One final thought before I close. College Football enters a new dimension in 2014 with the new four team playoff format. As a long time devoted college fan I’m optimistic and hopeful that it is the right direction to go, but only time will tell. There are many concerns, particularly with the selection committee process which will choose four teams by secret ballot behind closed doors. I find it ironic that the BCS Commissioners pledged “total transparency” but instead we are left with a familiar stench of 1960’s back room deals. It’s no secret that I was a big fan of the BCS. I suppose the majority of fans who read this will feel it’s because I was part of the process. That is not the case. I would have been in favor of that format even if I had not been a participant because I believe strongly in what the BCS accomplished in college football. There would be no playoff today if the BCS had not come to pass. It was a necessary transition. The mission of the BCS was clear; create a set of rules and match the #1 and #2 teams in a championship game. I’ve been a fan of college football for 50 years.

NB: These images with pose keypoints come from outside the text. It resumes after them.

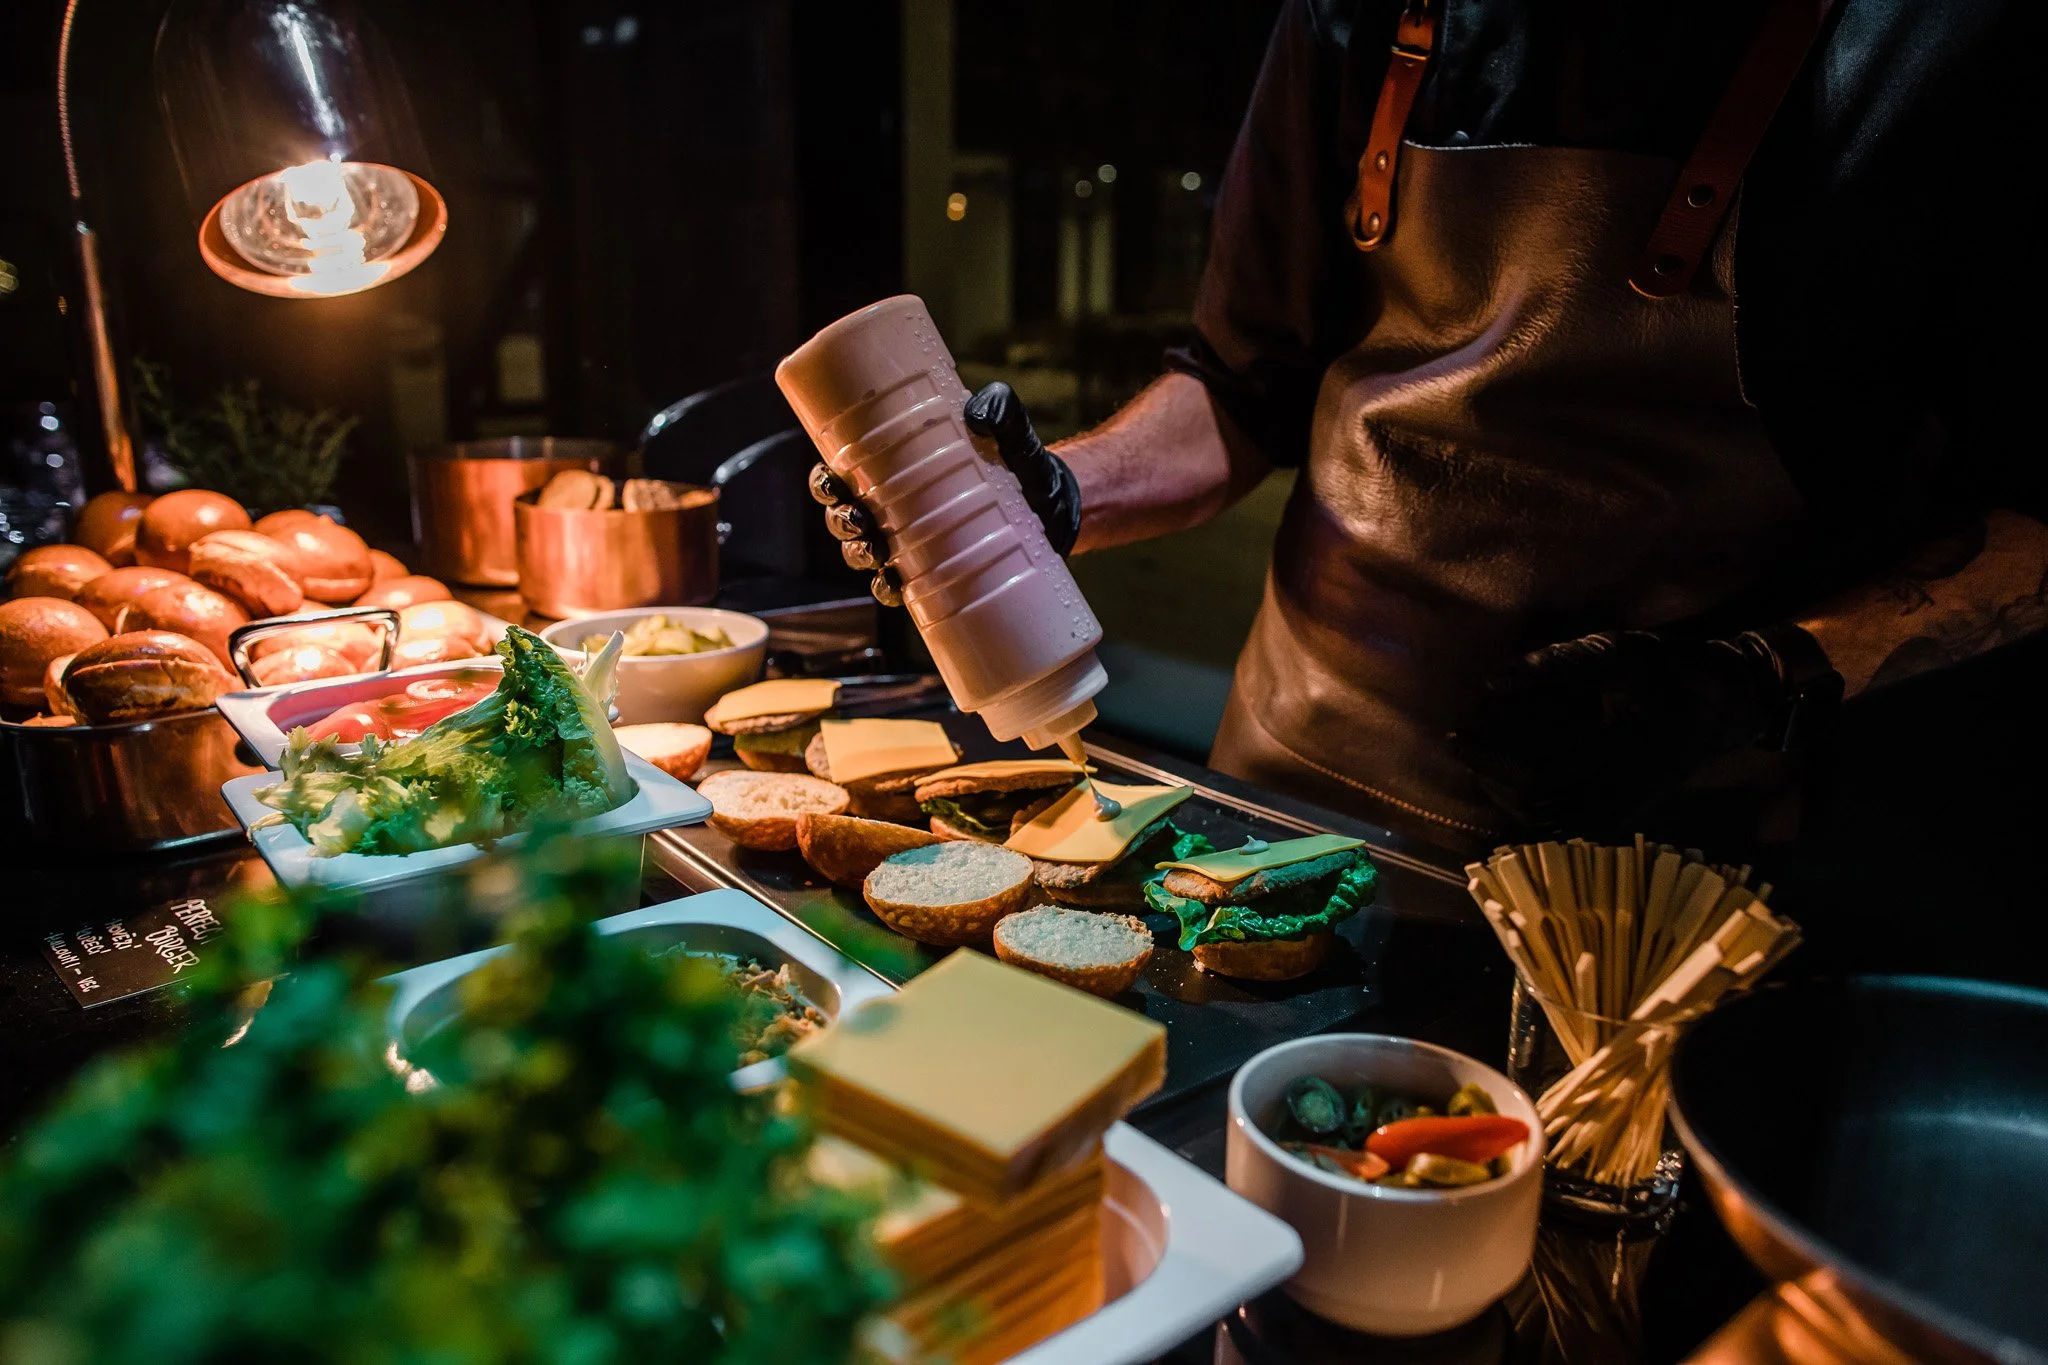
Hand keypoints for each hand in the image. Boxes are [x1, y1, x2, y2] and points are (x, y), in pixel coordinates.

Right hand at [808, 381, 1082, 606]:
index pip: (845, 475)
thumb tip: (978, 411)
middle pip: (847, 517)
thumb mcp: (1012, 431)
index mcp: (897, 472)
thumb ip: (1002, 409)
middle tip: (859, 519)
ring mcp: (916, 545)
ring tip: (875, 553)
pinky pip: (901, 587)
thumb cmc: (1024, 462)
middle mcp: (898, 510)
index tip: (831, 479)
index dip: (825, 481)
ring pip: (865, 554)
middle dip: (841, 521)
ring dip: (858, 556)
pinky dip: (890, 590)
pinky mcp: (939, 574)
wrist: (1058, 506)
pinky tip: (892, 587)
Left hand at [1449, 625, 1838, 830]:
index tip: (1455, 733)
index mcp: (1619, 763)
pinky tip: (1508, 771)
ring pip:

I lived through the days of bowl game participants being determined sometimes weeks before the regular season was complete. I’ve lived through seasons where the top teams could not be matched in a game because of conference ties to specific bowl games. What a tragedy it was that we could not witness Ohio State and Penn State in 1968, Texas/ Penn State in 1969, Georgia Tech/Colorado in 1990; Miami/Washington in 1991 or Nebraska/ Michigan in 1997 just to mention a few. Thanks to the 16 years of the BCS we no longer had to deal with “mythical” national championships. This is an evolving sport. At some point we will see an 8 team playoff and the controversy will be just as great as the four team format will be, and the BCS was before that.